O'Connor stressed that the decision "does not mean that respondent and others...have no remedy for the alleged conditions at the Center". Instead, committed persons could challenge the state of conditions in accordance with the procedures established under the Washington law. Lastly, the Court dismissed the challenge to the law as the act in question was entirely 'civil'.

===Scalia's concurrence===
Justice Antonin Scalia wrote a concurrence in the decision of the majority with which Justice Souter joined. He wrote simply to "dissociate [himself] from any implication that there is [an] open question" about the ex post facto and Double Jeopardy Clause challenges to the Washington law. Scalia wrote that the purely civil nature of the commitment statute blocked any Fifth Amendment challenge, which only relate to criminal laws.

===Thomas' concurrence===
Justice Clarence Thomas concurred in the judgment of the Court, but not the reasoning of the majority.
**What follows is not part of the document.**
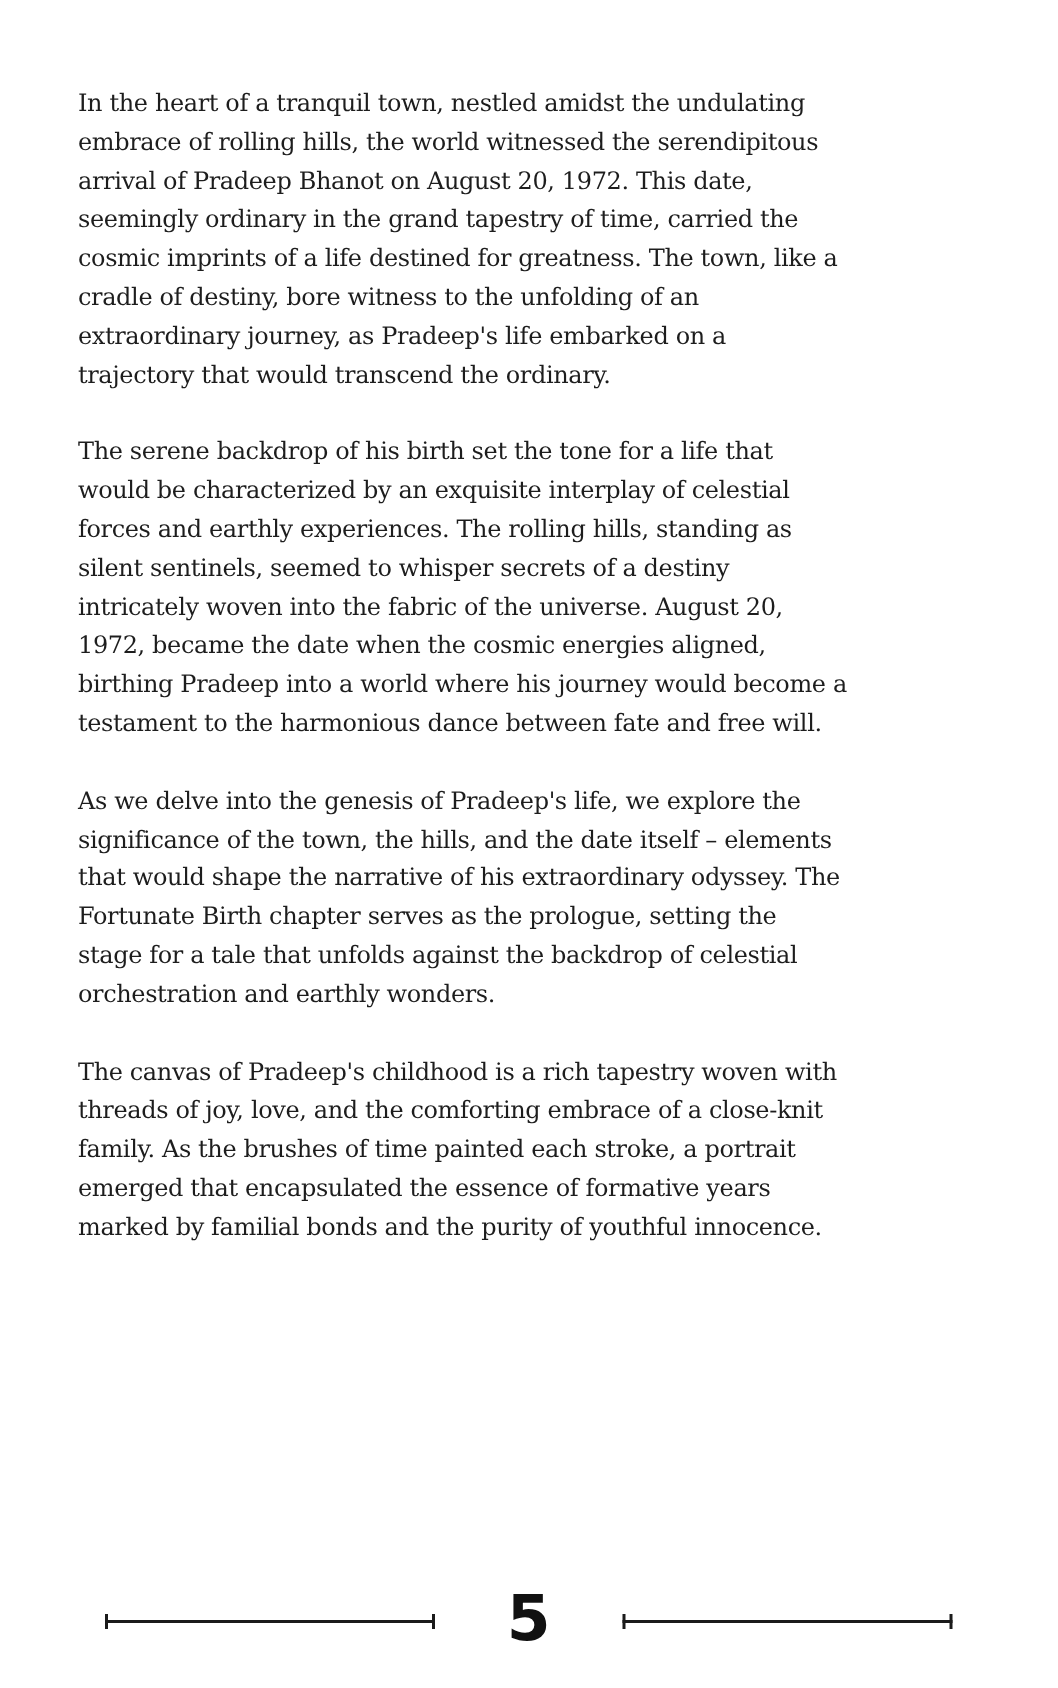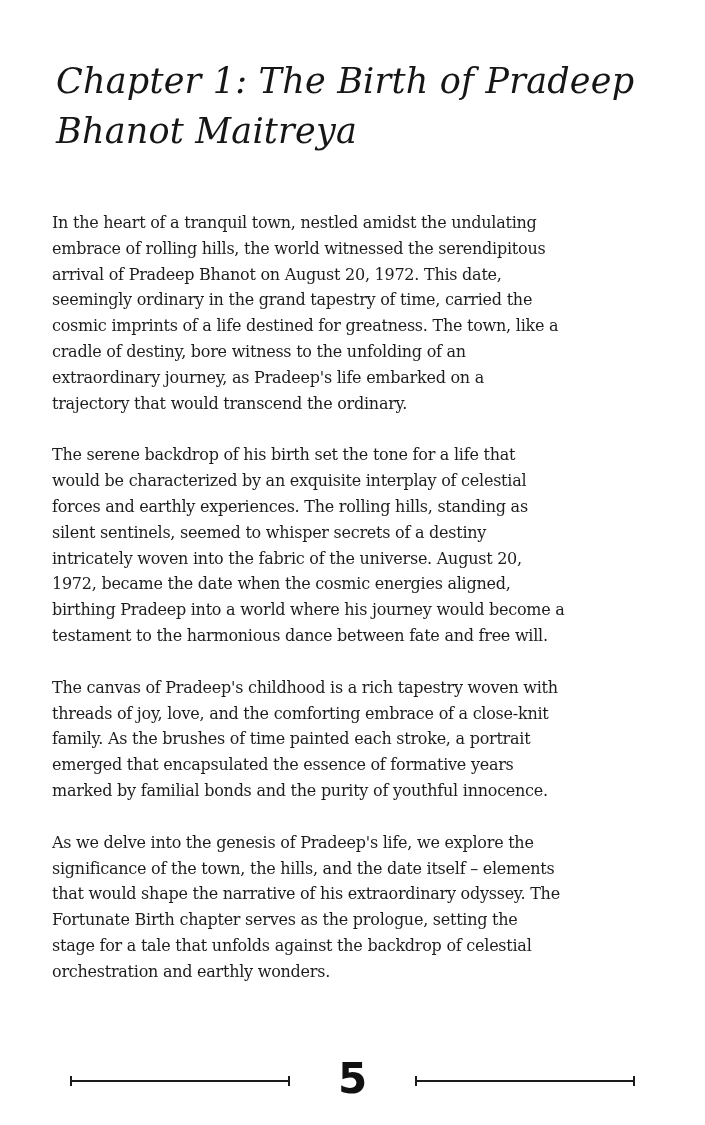"Chapter 1: The Birth of" h1.chapter-title { html: <h1>Chapter 1: The Birth of Pradeep Bhanot Maitreya</h1> -> none }
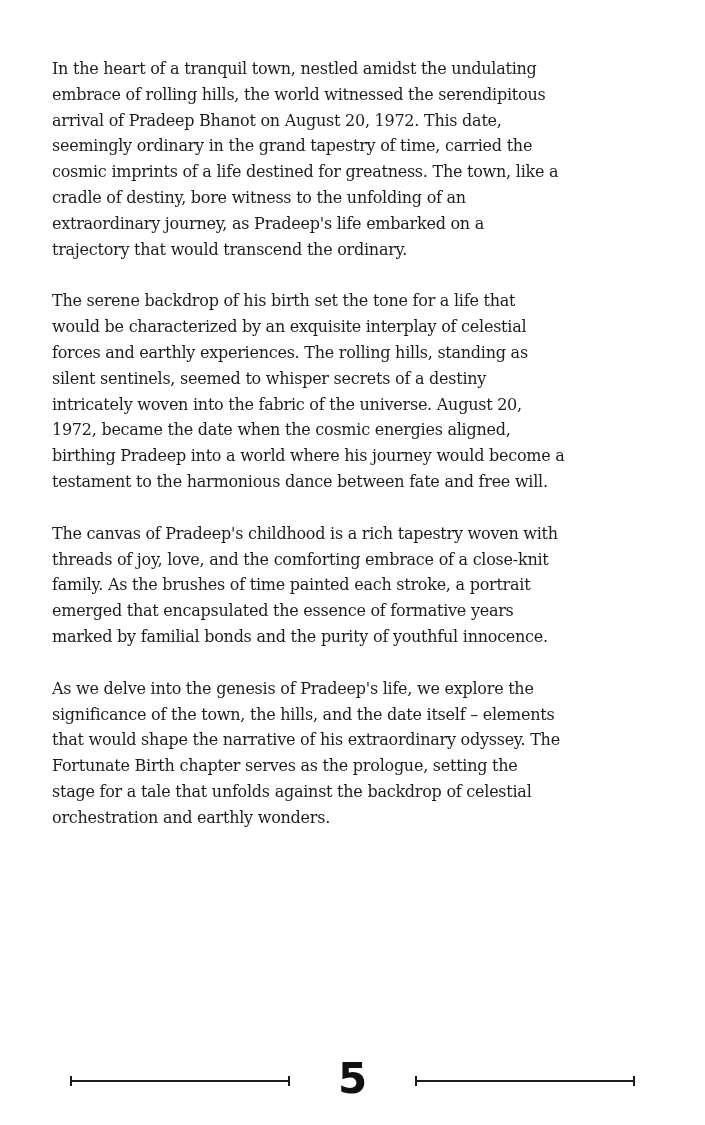"The canvas of Pradeep's childhood" p { order: before "As we delve into the" -> after "As we delve into the" }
His opinion rested on two primary points: first, that just because a civil statute is implemented in a 'criminal-like' manner does not change the nature of the statute; second, a 'first instance' challenge and a subsequent challenge is a distinction "without a difference". Thus, he disagreed with the concept of 'as-applied' challenges to state laws.

===Stevens' dissent===
Justice John Paul Stevens wrote a lone dissenting opinion. He argued that the detention of a person in the manner Washington state has done is not "necessarily civil". Stevens argued that the punitive nature of the detention makes the sanction criminal. Thus, he saw a violation of the Double Jeopardy Clause as "conditions of confinement" were placed twice for the defendant—once in prison and once in civil commitment.

Stevens concluded by saying he would have affirmed the decision of the Ninth Circuit.